BEGIN STUDY MATERIAL
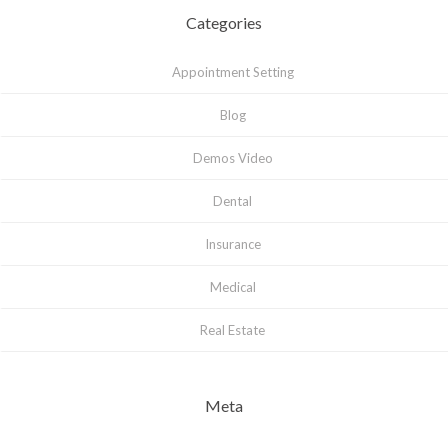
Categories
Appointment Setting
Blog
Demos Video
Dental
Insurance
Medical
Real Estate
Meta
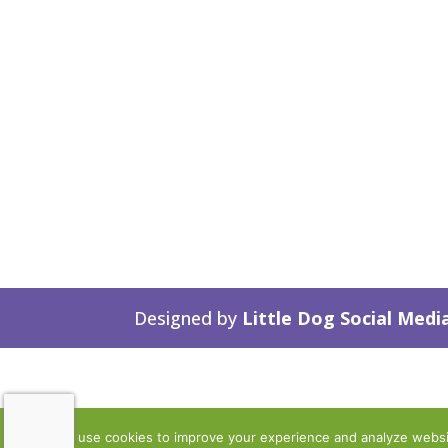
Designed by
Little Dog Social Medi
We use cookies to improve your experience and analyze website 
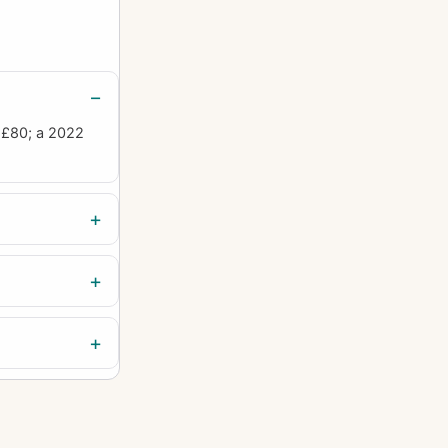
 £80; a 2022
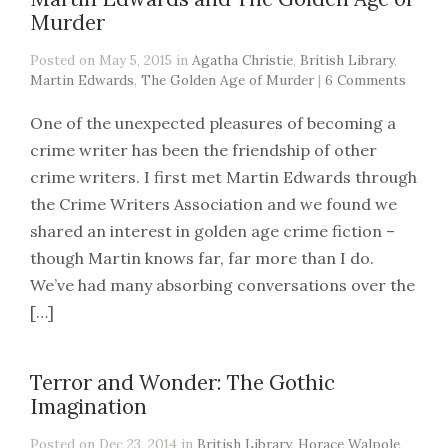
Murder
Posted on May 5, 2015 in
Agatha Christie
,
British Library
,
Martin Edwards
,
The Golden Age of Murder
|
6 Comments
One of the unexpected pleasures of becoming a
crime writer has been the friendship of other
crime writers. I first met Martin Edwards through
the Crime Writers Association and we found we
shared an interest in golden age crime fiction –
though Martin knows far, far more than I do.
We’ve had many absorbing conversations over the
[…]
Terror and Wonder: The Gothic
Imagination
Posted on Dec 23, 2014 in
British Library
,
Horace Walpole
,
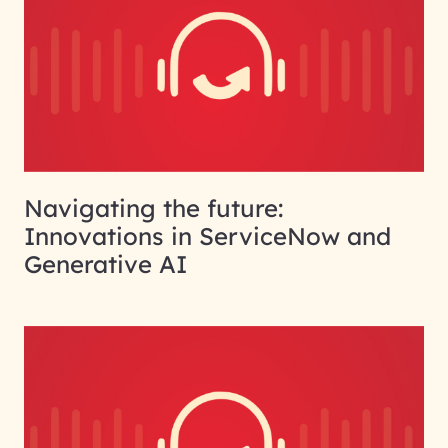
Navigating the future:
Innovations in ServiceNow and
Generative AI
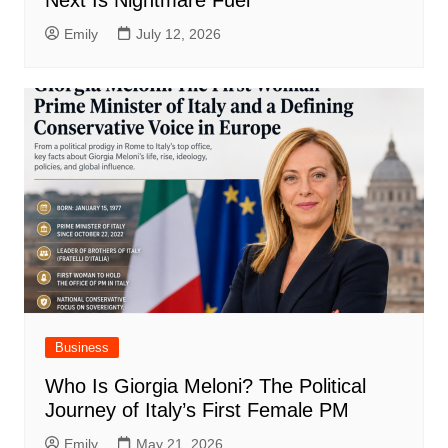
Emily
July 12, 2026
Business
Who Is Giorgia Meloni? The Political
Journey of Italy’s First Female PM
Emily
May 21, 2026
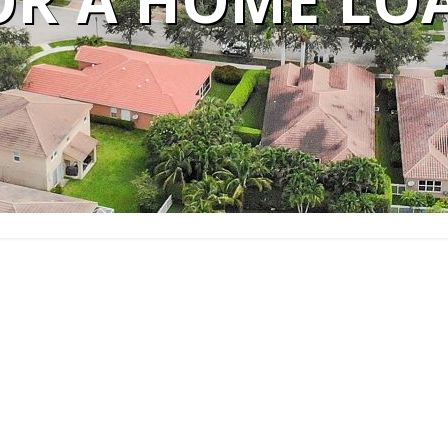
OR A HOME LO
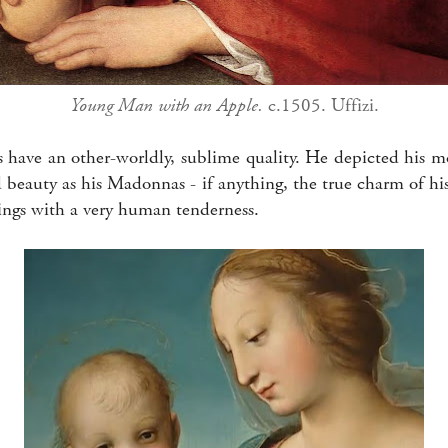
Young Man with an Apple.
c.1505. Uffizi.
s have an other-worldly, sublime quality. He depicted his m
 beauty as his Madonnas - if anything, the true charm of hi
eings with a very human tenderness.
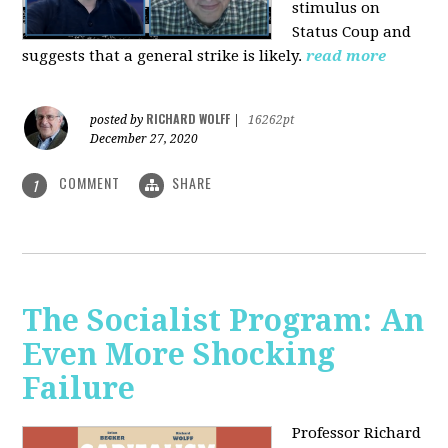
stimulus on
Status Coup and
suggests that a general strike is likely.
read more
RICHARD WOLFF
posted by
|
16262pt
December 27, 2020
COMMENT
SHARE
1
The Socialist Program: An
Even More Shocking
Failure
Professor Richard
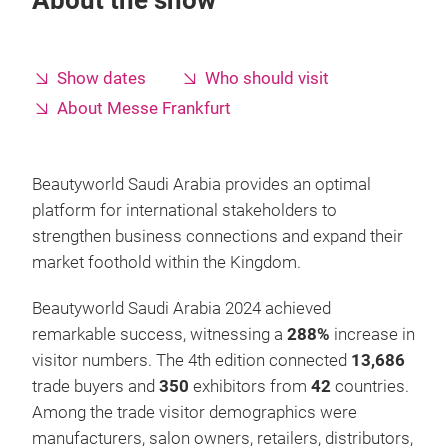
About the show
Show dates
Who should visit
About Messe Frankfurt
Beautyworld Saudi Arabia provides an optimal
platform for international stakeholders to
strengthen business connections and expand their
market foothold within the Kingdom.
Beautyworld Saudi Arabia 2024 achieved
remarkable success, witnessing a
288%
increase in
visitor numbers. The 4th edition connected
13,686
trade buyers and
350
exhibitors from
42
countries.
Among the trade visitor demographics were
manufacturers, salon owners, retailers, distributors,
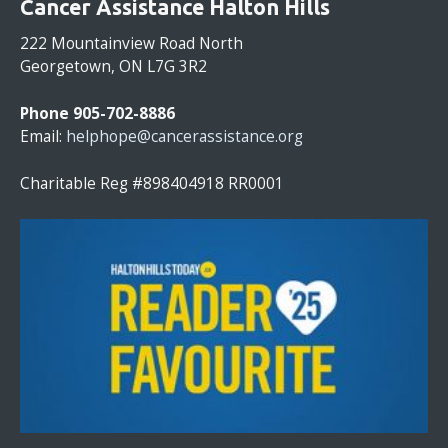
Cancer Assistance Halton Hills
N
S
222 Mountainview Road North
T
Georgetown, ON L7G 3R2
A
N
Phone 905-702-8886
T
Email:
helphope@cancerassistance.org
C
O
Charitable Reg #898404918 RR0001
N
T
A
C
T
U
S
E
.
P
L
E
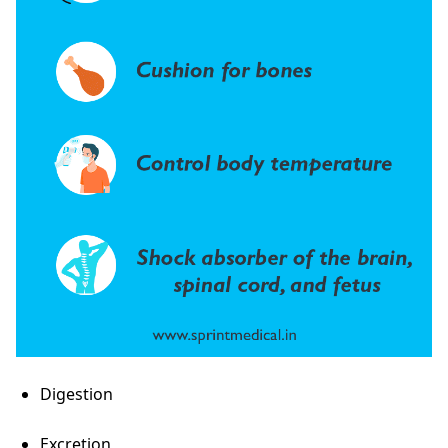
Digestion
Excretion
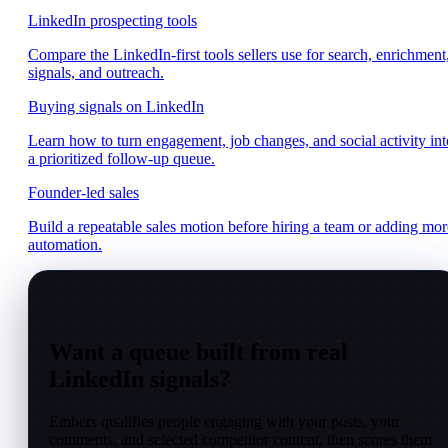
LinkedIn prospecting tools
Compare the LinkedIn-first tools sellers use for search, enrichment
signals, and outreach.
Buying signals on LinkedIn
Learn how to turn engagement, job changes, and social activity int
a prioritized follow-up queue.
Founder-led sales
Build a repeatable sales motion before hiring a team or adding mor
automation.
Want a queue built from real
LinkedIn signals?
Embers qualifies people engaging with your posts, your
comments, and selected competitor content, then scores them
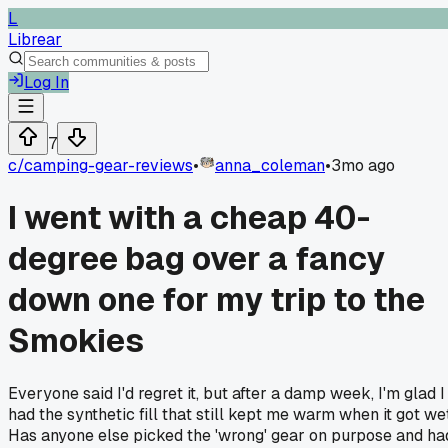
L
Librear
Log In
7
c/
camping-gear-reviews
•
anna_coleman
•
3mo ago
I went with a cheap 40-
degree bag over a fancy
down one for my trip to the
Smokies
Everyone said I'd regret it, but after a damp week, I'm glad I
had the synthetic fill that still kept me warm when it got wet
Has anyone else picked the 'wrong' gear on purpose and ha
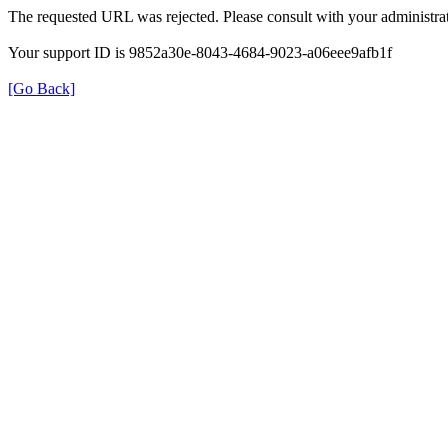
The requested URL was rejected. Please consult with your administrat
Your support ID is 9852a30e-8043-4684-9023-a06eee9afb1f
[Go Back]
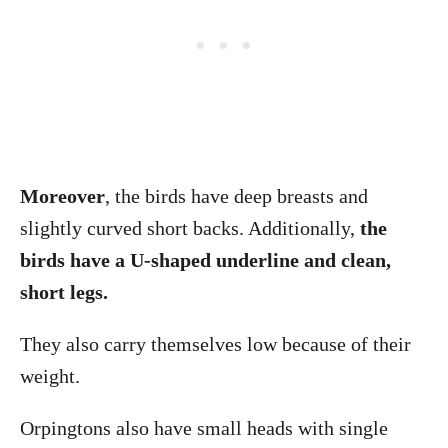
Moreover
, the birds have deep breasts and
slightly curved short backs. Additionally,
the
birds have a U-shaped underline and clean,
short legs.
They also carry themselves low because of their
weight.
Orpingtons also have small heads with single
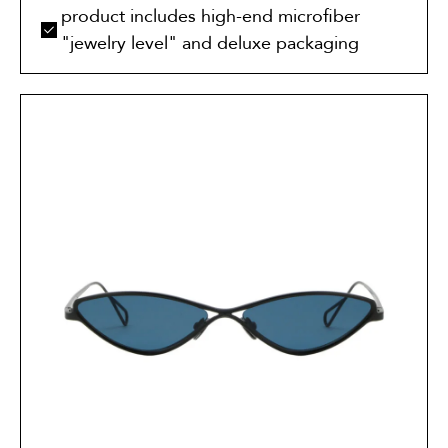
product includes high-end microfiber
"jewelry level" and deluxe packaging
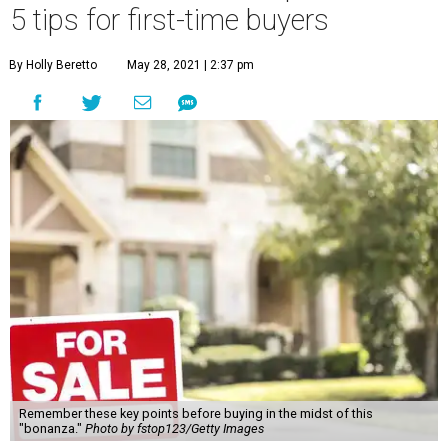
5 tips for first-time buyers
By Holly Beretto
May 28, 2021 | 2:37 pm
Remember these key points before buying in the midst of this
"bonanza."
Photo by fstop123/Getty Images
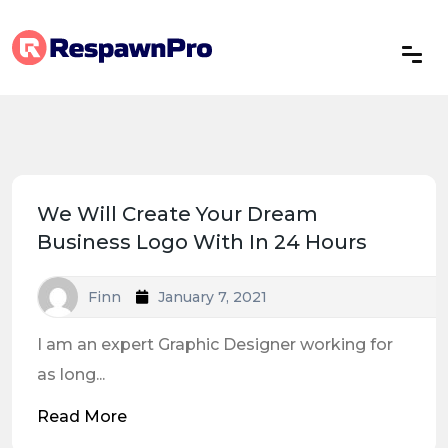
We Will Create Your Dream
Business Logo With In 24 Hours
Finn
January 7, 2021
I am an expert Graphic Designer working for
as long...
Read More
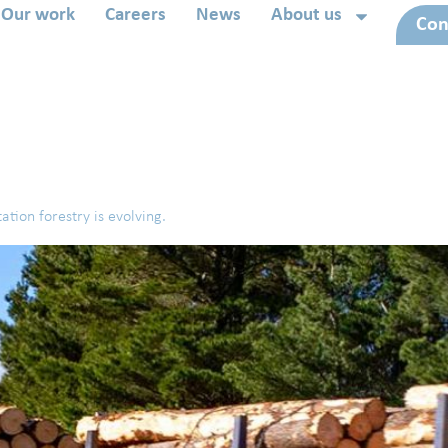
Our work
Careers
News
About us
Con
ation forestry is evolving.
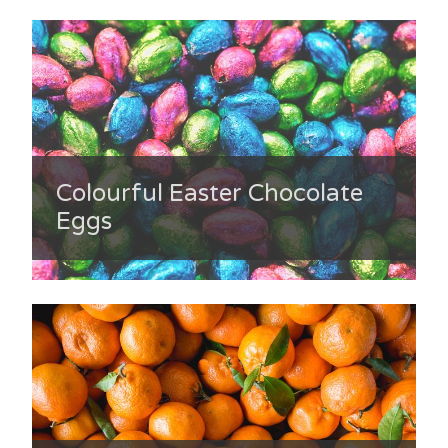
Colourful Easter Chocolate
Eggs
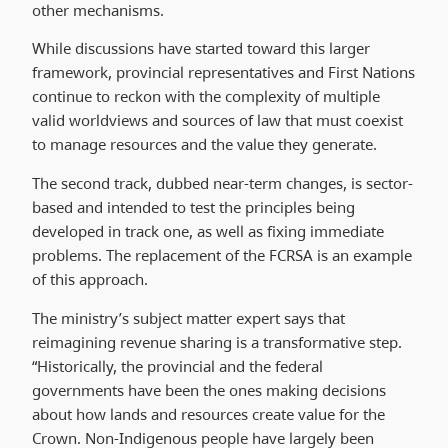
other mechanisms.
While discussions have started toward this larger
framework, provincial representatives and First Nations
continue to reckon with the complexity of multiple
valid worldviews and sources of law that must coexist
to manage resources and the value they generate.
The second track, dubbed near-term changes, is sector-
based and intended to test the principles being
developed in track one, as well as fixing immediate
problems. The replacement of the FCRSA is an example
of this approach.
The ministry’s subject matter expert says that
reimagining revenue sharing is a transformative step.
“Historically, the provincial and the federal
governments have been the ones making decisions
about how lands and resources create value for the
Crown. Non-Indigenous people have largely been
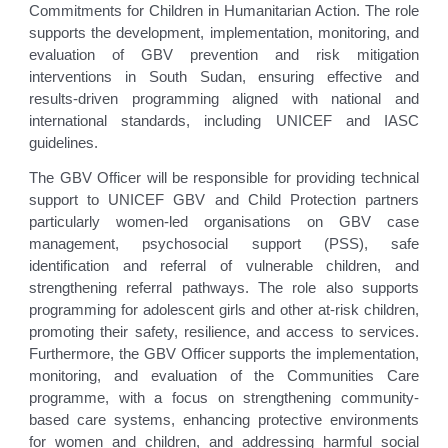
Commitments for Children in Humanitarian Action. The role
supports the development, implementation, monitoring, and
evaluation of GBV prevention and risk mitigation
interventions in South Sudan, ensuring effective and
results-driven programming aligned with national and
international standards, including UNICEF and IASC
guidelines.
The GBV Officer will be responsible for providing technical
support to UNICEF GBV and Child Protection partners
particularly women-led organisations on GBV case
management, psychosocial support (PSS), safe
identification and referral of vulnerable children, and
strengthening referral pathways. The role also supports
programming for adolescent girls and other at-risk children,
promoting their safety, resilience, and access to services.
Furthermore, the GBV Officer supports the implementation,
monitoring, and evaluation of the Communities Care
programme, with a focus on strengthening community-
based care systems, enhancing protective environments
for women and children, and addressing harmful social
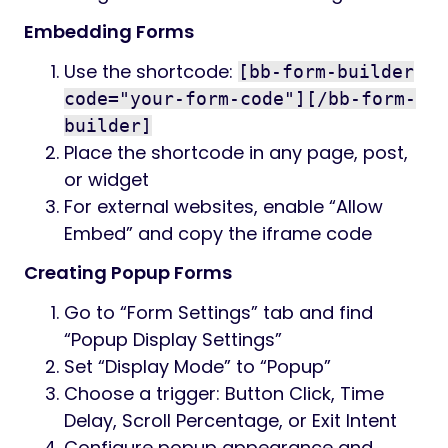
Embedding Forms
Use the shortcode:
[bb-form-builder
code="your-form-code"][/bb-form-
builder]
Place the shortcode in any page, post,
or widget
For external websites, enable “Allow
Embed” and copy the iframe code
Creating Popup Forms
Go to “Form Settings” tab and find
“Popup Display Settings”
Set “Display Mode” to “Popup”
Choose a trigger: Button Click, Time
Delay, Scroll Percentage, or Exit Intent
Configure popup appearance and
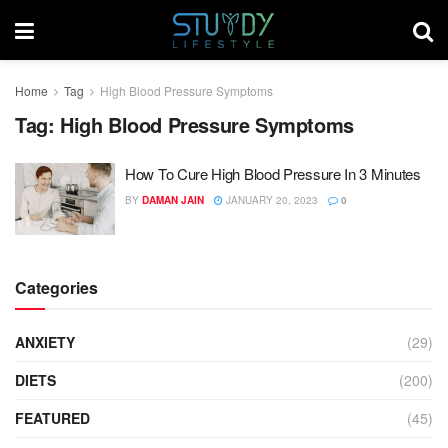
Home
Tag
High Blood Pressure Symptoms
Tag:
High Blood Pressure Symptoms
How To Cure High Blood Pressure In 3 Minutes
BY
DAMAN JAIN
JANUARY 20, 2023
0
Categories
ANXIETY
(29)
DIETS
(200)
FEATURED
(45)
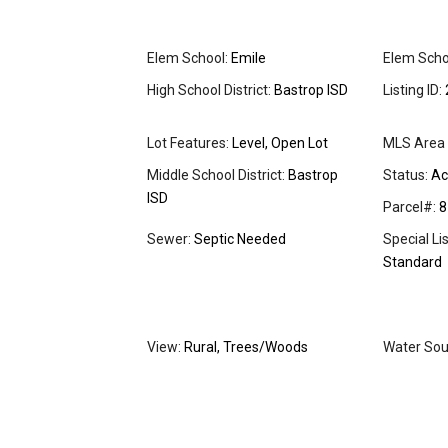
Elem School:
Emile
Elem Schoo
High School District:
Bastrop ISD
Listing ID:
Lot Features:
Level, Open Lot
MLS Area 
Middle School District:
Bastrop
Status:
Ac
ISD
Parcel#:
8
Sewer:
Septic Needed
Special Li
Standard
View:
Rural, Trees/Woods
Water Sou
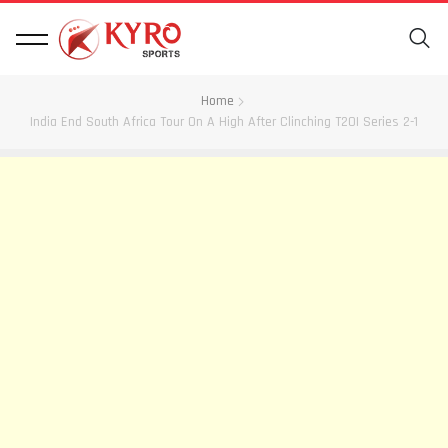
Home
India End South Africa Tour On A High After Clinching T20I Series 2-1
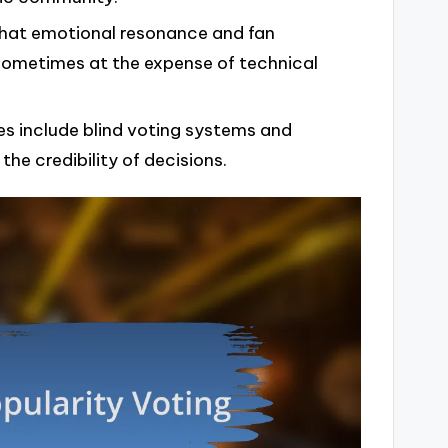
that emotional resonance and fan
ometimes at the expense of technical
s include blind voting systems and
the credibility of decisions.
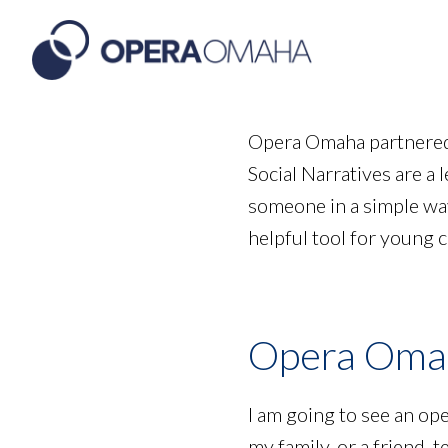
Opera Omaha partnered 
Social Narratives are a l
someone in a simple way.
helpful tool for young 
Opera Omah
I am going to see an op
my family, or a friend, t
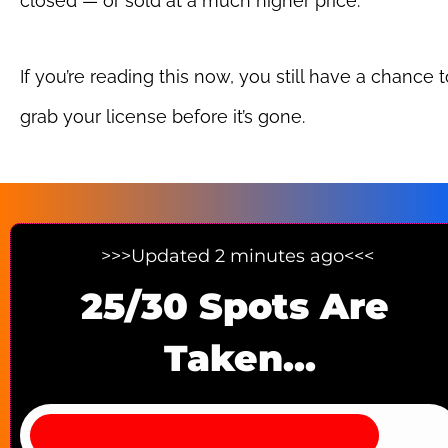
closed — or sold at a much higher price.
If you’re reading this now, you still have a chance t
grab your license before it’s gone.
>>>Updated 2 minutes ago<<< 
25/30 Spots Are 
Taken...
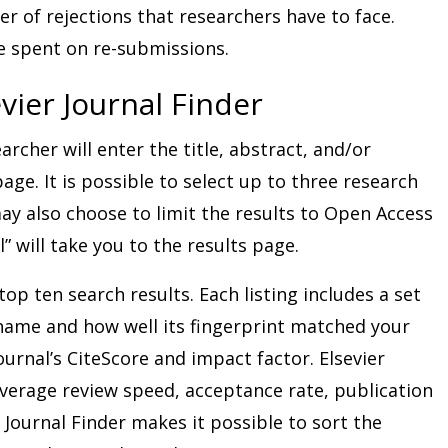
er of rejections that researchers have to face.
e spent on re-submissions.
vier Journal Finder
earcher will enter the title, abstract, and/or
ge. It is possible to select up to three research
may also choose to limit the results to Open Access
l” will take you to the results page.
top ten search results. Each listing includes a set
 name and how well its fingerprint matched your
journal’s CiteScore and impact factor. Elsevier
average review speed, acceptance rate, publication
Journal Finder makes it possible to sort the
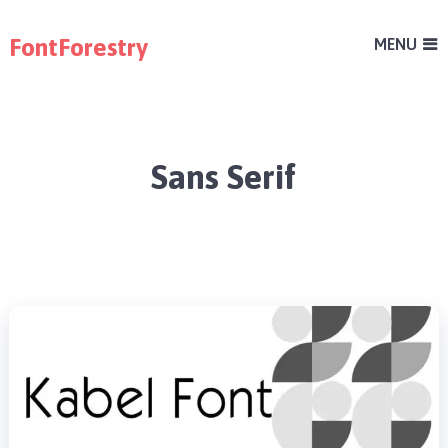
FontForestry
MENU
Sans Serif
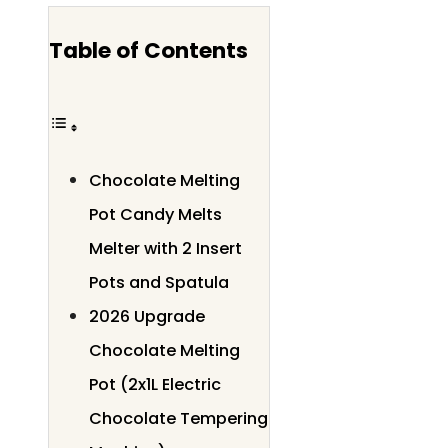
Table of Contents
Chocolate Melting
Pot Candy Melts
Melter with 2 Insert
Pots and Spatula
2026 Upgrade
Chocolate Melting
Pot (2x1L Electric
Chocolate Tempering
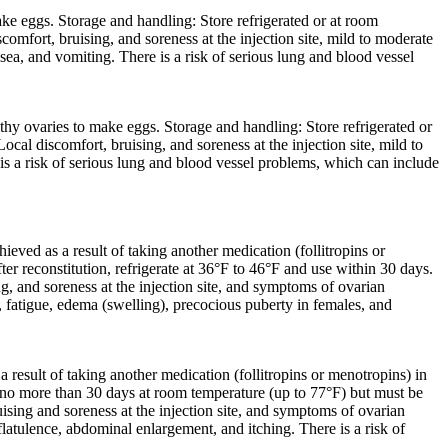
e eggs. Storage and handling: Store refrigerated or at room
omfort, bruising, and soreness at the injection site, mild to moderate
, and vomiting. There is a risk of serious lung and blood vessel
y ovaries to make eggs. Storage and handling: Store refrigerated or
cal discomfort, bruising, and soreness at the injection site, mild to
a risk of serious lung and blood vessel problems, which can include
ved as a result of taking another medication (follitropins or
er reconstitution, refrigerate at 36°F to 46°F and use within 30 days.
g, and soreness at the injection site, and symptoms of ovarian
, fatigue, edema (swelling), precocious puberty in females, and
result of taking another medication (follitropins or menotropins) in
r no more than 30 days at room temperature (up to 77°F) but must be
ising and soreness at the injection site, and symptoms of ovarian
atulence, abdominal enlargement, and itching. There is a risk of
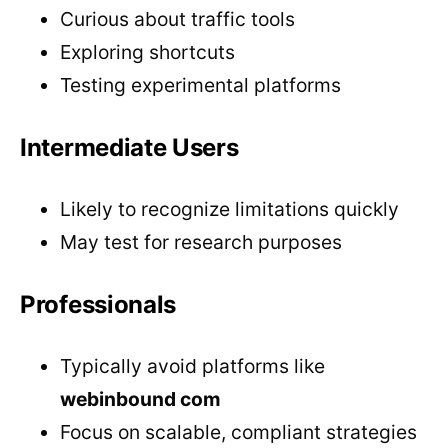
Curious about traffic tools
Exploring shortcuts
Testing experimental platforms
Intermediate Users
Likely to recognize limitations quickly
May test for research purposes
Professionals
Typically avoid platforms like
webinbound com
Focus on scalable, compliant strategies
END STUDY MATERIAL
▶ **EXERCISE DESCRIPTION**
Whenever the string "gear" occurs in a line of the entries above, copy that line.

▶ **YOUR RESPONSE**
camping-gear-reviews
Has anyone else picked the 'wrong' gear on purpose and ha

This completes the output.